O Plenário do STF iniciou julgamento de recurso extraordinário em que se discute a constitucionalidade, ou não, do art. 19-A da Lei 8.036/90, acrescido pelo art. 9º da Medida Provisória 2.164-41/91, que assegura direito ao FGTS à pessoa que tenha sido contratada sem concurso público.

A Min. Ellen Gracie, após rejeitar as preliminares, deu provimento ao recurso, reconheceu a inconstitucionalidade do aludido dispositivo legal, por violação ao art. 37, II, e § 2º, da CF, e julgou improcedente a reclamação trabalhista proposta na origem.

Citou jurisprudência da Corte no sentido de que a nulidade da investidura impede o surgimento dos direitos trabalhistas — resguardado, como único efeito jurídico válido resultante do pacto celebrado, o direito à percepção do salário referente ao período efetivamente trabalhado, para evitar o enriquecimento sem causa do Estado —, não havendo, por conseguinte, direito do empregado aos depósitos em conta vinculada a título de FGTS. Esclareceu que o FGTS não seria mera contraprestação estrita pelo trabalho realizado, mas um dos direitos fundamentais sociais (CF, art. 7º, III), ao lado de outros como o da proteção contra a despedida arbitrária ou sem justa causa, o seguro-desemprego, o décimo terceiro salário e o aviso prévio. Asseverou que os depósitos em conta vinculada constituiriam direito trabalhista autônomo, que teria surgido como uma alternativa à estabilidade no emprego, posteriormente se consolidado como direito de qualquer empregado e se erigido à condição de direito fundamental social. Aduziu, ao final, que, reconhecida a nulidade do vínculo, estaria automaticamente afastada a obrigação de recolhimento da contribuição ao FGTS pelo Estado no que respeita às investiduras nulas.

Em divergência, o Min. Dias Toffoli desproveu o recurso por entender que o art. 19-A da Lei 8.036/90 não afrontaria a Constituição Federal. Salientou estar-se tratando, na espécie, de efeitos residuais de um fato jurídico que existiu, não obstante nulo, inválido. Mencionou que o Tribunal tem levado em consideração essa necessidade de se garantir a fatos nulos, mas existentes juridicamente, os efeitos. Ressaltou, ainda, que a manutenção desse dispositivo legal como norma compatível com a Constituição consistiria, inclusive, em um desestímulo aos Estados que queiram fazer burla ao concurso público. Após os votos da Min. Cármen Lúcia, que seguia a relatora, e dos Ministros Gilmar Mendes e Ayres Britto, que acompanhavam a divergência, pediu vista dos autos o Min. Joaquim Barbosa.
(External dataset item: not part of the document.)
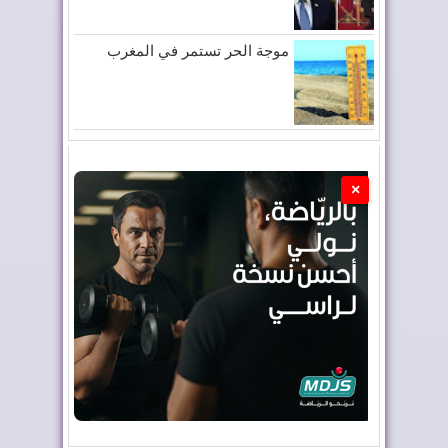
موجة الحر تستمر في المغرب
×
RE 596478/RR, rel. Min. Ellen Gracie, 17.11.2010. (RE-596478)

Contra o FGTS para os contratados temporários:

Ellen Gracie; Cármen Lúcia.

A favor do FGTS para os contratados temporários:

Dias Toffoli; Gilmar Mendes e Ayres Brito.

Ainda não votaram:

Joaquim Barbosa; César Peluso; Marco Aurélio; Ricardo Lewandowski; Celso de Mello; e o ministro que vier a ser indicado na vaga do Ministro Eros Grau.

Resumo da ópera:

Critério: para que seja considerada inconstitucional a previsão contida no art. 9º da MP 2.164-41/91 (o que contraria o interesse dos trabalhadores), quatro dos seis ministros que ainda não votaram precisam acompanhar a posição da Ministra Ellen Gracie.
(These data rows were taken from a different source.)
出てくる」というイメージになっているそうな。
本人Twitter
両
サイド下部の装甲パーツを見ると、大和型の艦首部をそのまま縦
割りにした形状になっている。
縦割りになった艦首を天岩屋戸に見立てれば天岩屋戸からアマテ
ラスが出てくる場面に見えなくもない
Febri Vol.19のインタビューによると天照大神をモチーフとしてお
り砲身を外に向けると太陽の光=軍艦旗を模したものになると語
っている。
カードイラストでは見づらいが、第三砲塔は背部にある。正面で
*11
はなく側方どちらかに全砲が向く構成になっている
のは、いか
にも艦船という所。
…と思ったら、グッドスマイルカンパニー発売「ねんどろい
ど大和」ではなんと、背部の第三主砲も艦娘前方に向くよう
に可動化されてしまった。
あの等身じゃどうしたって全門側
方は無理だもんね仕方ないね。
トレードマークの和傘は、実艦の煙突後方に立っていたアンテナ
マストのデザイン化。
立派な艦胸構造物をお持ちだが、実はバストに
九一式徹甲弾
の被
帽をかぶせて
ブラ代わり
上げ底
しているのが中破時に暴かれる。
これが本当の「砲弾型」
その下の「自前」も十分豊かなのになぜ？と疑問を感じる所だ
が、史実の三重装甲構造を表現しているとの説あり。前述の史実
Ou seja, se confirmada a derrota da posição da Ministra Ellen Gracie, é possível que milhares de servidores contratados sem concurso pelos Estados e Municípios requeiram judicialmente seus depósitos de FGTS.
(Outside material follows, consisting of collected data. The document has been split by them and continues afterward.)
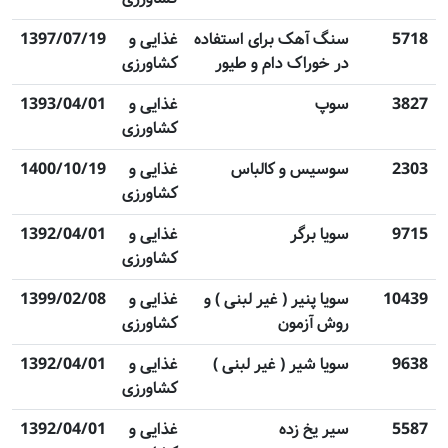
5718
سنگ آهک برای استفاده
غذایی و
1397/07/19
در خوراک دام و طیور
کشاورزی
3827
سوپ
غذایی و
1393/04/01
کشاورزی
2303
سوسیس و کالباس
غذایی و
1400/10/19
کشاورزی
9715
سویا برگر
غذایی و
1392/04/01
کشاورزی
10439
سویا پنیر ( غیر لبنی ) و
غذایی و
1399/02/08
روش آزمون
کشاورزی
9638
سویا شیر ( غیر لبنی )
غذایی و
1392/04/01
کشاورزی
5587
سیر یخ زده
غذایی و
1392/04/01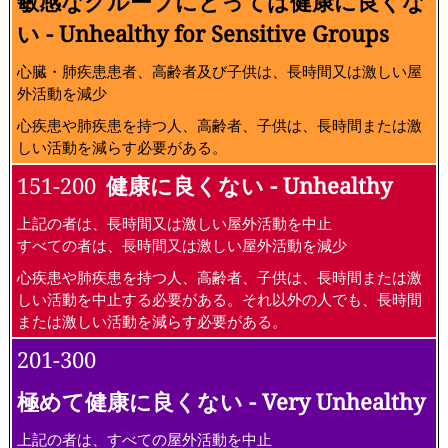
敏感なグループにとっては健康に良くな
い - Unhealthy for Sensitive Groups
心臓・肺疾患患者、高齢者及び子供は、長時間又は激しい屋
外活動を減少
心疾患や肺疾患を持つ人、高齢者、子供は、長時間または激
しい活動を減らす必要がある。
151-200
健康に良くない - Unhealthy
上記の者は、長時間又は激しい屋外活動を中止
すべての者は、長時間又は激しい屋外活動を減少
心疾患や肺疾患を持つ人、高齢者、子供は、長時間または激
しい活動を中止する必要がある。それ以外の人でも、長時間
または激しい活動を減らす必要がある。
201-300
極めて健康に良くない - Very Unhealthy
上記の者は、すべての屋外活動を中止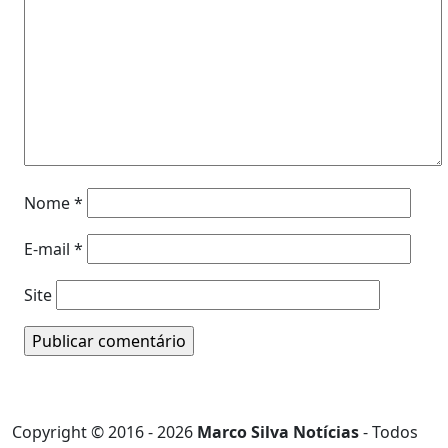
Nome
*
E-mail
*
Site
Copyright © 2016 - 2026
Marco Silva Notícias
- Todos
O que se deve observar é o critério de prescrição desse direito que, por analogia à Súmula 206 do TST, deve ser de 2 anos para os contratos celetistas e de 5 anos para os contratos de direito público.

Por fim, resta saber se, uma vez cabível a ação, a prescrição das parcelas não depositadas seria trintenária (Súmula 362 do TST) ou quinquenal (Súm 85 STJ e Dec 20.910/32)?